Lundi au Gesù, la grande Geri Allen a surpris quiconque ne savait pas l'instrumentation de Timeline, l'ensemble dont elle mène les destinées: piano, contrebasse, batterie et... claquettes!

Elle amorce avec Angels, composition originale qu'elle lie de brillante façon avec Soul Eyes, classique de feu Mal Waldron. La pianiste ménage ses effets, on a devant soi la circonspection et la subtilité des meilleurs. Lorsque les effets se dévoilent, la technique éblouit. Inventaire harmonique des plus vastes. Fluidité parfaite de la main droite, articulation idéale en haute vitesse. Qui plus est, impeccable soutien de la main gauche. Sens rythmique de grande tradition black.

Ses accompagnateurs ne sont pas les moindres: l'expérimenté Kenny Davis à la contrebasse, l'excellent Kassa Overall à la batterie... et un quatrième membre qui fera l'événement.

Fière de ses origines et de la trajectoire des siens en terre d'Amérique, Geri Allen a le souci de mettre en relief le savoir-faire artistique afro-américain. Dans cette optique, elle a choisi d'intégrer la danse à claquettes comme forme d'art actuelle, visionnaire, raffinée, et non comme le banal reliquat d'une culture révolue. Ainsi, elle a recruté le danseur Maurice Chestnut, véritable surdoué de cette pratique que son employeure transforme en percussionniste de haut niveau.

Cette claquette sidérale se manifeste à travers un enchaînement pour le moins spectaculaire -Philly Joe, composition originale en hommage au batteur Philly Joe Jones ou encore Lover Man, standard popularisé jadis par Billie Holiday et Charlie Parker.

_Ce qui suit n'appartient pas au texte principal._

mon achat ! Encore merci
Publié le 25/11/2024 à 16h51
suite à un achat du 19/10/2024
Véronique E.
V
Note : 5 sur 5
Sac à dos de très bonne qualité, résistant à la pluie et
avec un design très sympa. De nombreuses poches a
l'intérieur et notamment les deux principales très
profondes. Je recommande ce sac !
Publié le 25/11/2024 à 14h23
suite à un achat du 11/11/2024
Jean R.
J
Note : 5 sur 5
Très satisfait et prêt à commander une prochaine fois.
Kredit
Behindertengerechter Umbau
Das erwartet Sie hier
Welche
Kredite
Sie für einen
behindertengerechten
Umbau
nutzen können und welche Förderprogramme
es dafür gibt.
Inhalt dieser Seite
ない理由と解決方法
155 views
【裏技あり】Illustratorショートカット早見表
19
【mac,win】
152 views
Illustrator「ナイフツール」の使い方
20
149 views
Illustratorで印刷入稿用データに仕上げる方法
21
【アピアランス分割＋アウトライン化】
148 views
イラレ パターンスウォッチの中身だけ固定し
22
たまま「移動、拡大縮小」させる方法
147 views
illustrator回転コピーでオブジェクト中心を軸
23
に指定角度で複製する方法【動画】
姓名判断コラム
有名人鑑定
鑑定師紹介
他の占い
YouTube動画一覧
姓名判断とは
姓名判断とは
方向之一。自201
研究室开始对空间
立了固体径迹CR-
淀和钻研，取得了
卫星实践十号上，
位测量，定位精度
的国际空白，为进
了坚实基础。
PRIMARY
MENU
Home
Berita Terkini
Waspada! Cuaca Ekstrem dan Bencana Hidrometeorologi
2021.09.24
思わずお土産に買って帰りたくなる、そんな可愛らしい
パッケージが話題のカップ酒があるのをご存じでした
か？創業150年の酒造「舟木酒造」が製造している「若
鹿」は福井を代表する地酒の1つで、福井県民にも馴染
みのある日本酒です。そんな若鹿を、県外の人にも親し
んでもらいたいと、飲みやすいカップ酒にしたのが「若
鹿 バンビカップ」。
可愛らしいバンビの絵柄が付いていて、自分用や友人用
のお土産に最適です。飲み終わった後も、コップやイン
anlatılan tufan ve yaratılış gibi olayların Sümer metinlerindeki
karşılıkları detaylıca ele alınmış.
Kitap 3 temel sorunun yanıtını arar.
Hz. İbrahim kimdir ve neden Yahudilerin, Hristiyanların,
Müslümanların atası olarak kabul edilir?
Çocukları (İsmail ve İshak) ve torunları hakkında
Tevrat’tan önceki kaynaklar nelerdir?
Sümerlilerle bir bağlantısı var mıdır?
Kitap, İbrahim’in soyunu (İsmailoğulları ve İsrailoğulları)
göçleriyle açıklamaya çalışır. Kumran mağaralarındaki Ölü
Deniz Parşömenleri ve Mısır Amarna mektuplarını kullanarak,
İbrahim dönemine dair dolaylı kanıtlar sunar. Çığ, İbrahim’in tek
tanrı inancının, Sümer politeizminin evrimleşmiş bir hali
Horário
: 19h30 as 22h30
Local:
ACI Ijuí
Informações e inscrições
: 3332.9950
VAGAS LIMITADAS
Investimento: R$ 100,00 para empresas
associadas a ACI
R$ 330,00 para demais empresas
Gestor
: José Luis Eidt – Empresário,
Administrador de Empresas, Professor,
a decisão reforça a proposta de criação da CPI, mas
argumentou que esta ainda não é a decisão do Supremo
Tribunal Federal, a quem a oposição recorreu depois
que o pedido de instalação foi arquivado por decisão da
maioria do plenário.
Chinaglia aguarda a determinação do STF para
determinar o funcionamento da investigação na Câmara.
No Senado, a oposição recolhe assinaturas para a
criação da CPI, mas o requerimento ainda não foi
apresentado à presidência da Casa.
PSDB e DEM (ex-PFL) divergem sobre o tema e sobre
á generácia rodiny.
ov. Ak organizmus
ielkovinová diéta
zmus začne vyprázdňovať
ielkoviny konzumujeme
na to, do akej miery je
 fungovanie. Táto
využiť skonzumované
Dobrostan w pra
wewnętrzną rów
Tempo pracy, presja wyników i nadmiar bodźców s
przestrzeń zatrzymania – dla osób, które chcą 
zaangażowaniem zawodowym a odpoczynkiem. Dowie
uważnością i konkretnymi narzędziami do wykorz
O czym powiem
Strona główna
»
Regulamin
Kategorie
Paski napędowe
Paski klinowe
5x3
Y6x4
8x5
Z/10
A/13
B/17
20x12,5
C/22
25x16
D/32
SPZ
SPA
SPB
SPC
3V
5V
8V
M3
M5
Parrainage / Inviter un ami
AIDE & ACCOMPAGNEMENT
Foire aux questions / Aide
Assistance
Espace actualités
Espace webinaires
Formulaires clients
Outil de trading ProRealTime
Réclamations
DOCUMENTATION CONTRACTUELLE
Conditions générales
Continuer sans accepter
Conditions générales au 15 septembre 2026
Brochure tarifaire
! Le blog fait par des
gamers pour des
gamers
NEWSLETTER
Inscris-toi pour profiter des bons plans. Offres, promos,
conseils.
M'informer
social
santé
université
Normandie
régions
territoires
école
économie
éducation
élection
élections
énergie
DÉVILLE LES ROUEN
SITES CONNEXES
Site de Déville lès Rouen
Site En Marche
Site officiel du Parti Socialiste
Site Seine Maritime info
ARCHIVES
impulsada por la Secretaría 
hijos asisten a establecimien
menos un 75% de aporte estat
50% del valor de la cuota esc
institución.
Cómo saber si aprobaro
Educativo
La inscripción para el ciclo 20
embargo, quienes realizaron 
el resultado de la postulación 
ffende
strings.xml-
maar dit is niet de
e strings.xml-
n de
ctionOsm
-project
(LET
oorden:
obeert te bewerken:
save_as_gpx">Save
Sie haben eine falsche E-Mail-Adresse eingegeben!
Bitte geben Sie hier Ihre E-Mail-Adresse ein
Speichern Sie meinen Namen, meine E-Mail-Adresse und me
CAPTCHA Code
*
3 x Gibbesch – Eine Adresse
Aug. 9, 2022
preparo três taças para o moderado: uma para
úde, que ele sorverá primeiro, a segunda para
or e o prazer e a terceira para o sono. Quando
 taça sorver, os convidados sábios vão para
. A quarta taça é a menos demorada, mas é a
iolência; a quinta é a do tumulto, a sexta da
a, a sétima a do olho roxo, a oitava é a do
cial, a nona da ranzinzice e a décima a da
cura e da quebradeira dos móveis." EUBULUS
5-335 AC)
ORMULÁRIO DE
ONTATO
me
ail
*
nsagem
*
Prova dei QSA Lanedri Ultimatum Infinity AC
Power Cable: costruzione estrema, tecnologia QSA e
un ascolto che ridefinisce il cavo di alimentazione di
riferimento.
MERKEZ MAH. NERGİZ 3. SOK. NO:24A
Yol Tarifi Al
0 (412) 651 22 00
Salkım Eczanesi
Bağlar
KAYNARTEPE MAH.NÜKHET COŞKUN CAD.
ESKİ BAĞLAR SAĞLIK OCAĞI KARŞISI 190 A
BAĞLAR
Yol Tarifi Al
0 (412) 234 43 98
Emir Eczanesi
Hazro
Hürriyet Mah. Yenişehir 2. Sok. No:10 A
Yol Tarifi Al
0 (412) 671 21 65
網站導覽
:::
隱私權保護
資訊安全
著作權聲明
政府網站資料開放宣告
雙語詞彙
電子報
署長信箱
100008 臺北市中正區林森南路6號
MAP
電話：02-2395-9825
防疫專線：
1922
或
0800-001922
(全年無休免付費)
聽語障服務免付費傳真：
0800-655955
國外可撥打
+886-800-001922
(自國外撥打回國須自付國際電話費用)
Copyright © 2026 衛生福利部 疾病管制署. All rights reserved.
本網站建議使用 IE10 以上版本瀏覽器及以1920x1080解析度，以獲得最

Ces superbes dialogues claquettes-batterie, claquettes-contrebasse, claquettes-piano ou claquettes-trio, auront tôt fait d'épater la galerie.

Et pour cause: difficile d'imaginer plus brillantes mitrailles dans un contexte jazzistique aussi contemporain et d'autant plus inspiré. Pour avoir assisté à maintes séances podorythmiques (musique trad québécoise, flamenco ou... films de Fred Astaire), je n'ai jamais assisté à un tel déploiement de virtuosité rythmique, gracieuseté d'une paire de pieds!

Lorsqu'elle a fondé une famille avec son ex, le trompettiste Wallace Roney, Geri Allen s'est faite plus discrète. Apparitions sporadiques... Puis on l'a revue briller avec Charles Lloyd pendant quelques années , d'où cette évocation du saxophoniste au rappel. Avec la cinquantaine, la musicienne a repris ce rôle de la leader, la grande interprète, la compositrice et l'improvisatrice. Rôle qui lui revient et qu'elle devra camper le reste de son existence. En témoigne ce très beau tableau de Timeline.